May 4, 20154.0
eating with scissors
I was here for lunch. The restaurant is located upstairs in the Alt Hotel. Go on a sunny day, as we did, when the floor-to-ceiling windows will bathe the place in tons of natural light. Decoration is minimal — bare wood tables, painted-brick walls, an ironwork-type design to divide sections of the room. Overhead were several televisions showing the news in French, without sound — the better to hear the peppy music being played. Check out the interesting light fixtures,
The lunch menu fits on one page, yet offers a large variety including a few vegetarian choices. Most of us went with the house specialty: wood-fired thin-ish crust pizza, in a choice of flavors. For $2 more, you can add soup or salad and tea or coffee to the lunch plate. The soup of the day was Stracciatella. I didn’t order it because I don’t care for eggs — but those that did found it dreadfully salty. Once pointed out, the waitress picked up all the soups and switched them for salads.

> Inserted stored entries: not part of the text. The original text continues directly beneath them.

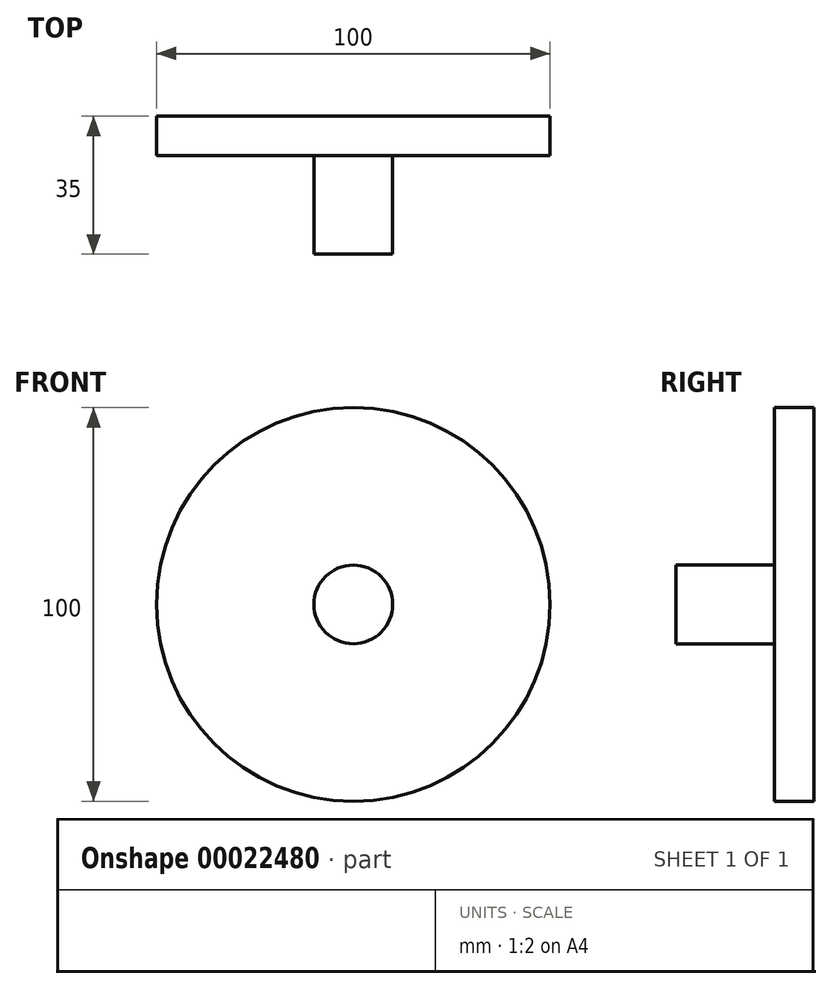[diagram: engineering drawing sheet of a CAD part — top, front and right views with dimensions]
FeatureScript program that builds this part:
annotation { "Feature Type Name" : "Feature", "Feature Type Description" : "" }
export const myFeature = defineFeature(function(context is Context, id is Id, definition is map)
    precondition{}
    {
        {
            var Q0;
            Q0=qCreatedBy(makeId("Front.planeOp"),FACE);
            var sketch = newSketch(context, id + "F0", { "sketchPlane" : qUnion([Q0])});
            skCircle(sketch, "E0", {"center": v(0, 0) * mm, "radius": 50 * mm});
            skSolve(sketch);
        }
        {
            var Q0;
            Q0=makeQuery(id+"F0.imprint","IMPRINT",FACE,{"disambiguationData":[TD([[makeQuery(id+"F0.imprint","IMPRINT",EDGE,{"derivedFrom":sQuery(id+"F0.wireOp",EDGE,"E0")}),1.0]])]});
            extrude(context, id + "F1", {"entities" : qUnion([Q0]), "depth" : 10 * mm});
        }
        {
            var Q0;
            Q0=makeQuery(id+"F1.opExtrude","CAP_FACE",FACE,{"disambiguationData":[OSD([sQuery(id+"F0.wireOp",EDGE,"E0")])],"isStart":false});
            var sketch = newSketch(context, id + "F2", { "sketchPlane" : qUnion([Q0])});
            skCircle(sketch, "E1", {"center": v(0, 0) * mm, "radius": 10 * mm});
            skSolve(sketch);
        }
        {
            var Q0;
            Q0=makeQuery(id+"F2.imprint","IMPRINT",FACE,{"disambiguationData":[TD([[makeQuery(id+"F2.imprint","IMPRINT",EDGE,{"derivedFrom":sQuery(id+"F2.wireOp",EDGE,"E1")}),1.0]])]});
            extrude(context, id + "F3", {"entities" : qUnion([Q0]), "operationType" : NewBodyOperationType.ADD, "depth" : 25 * mm});
        }
    });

We were impressed with the pizza presentation. The individual pizzas were oval and quite sizable, about the size of a naan bread. They were delivered on wooden boards, and tucked into the side was a pair of scissors. Each person had his own pair of scissors — and these were heavy and imposing, not dollar-store kiddie snips. These were used to cut the pizzas into bite-sized pieces. I had never seen this before; it made the experience fun. On the table was a mason jar of spiced olive oil, to drizzle on the pizza.
Overall this was a nice place to go, and the guest of honor (a departing colleague) was impressed. I found it a bit on the expensive side.
Dishes I tried:
The pizza toppings were uneven. There were a few small irregular lumps of ground pork, kissed with fennel. There were 3 or 4 large basil leaves on top, crispy from the oven, and random slices of bocconcini cheese. The crust in the center went soggy under the toppings, and there were a couple of cold spots especially on the edge. The whole was on the bland side — the peppery olive oil helped a little, but I was reluctant to make the pizza wetter than it already was. Miss Long-Pepper-Mill would have been even more helpful, but she never brought back the pepper.
The salad was vibrantly colored, burgundy and dark green, with the lightest of olive oil dressings — so light it was as if there was no dressing at all. Three halves of grape tomato perched on top. I would have liked more dressing with this.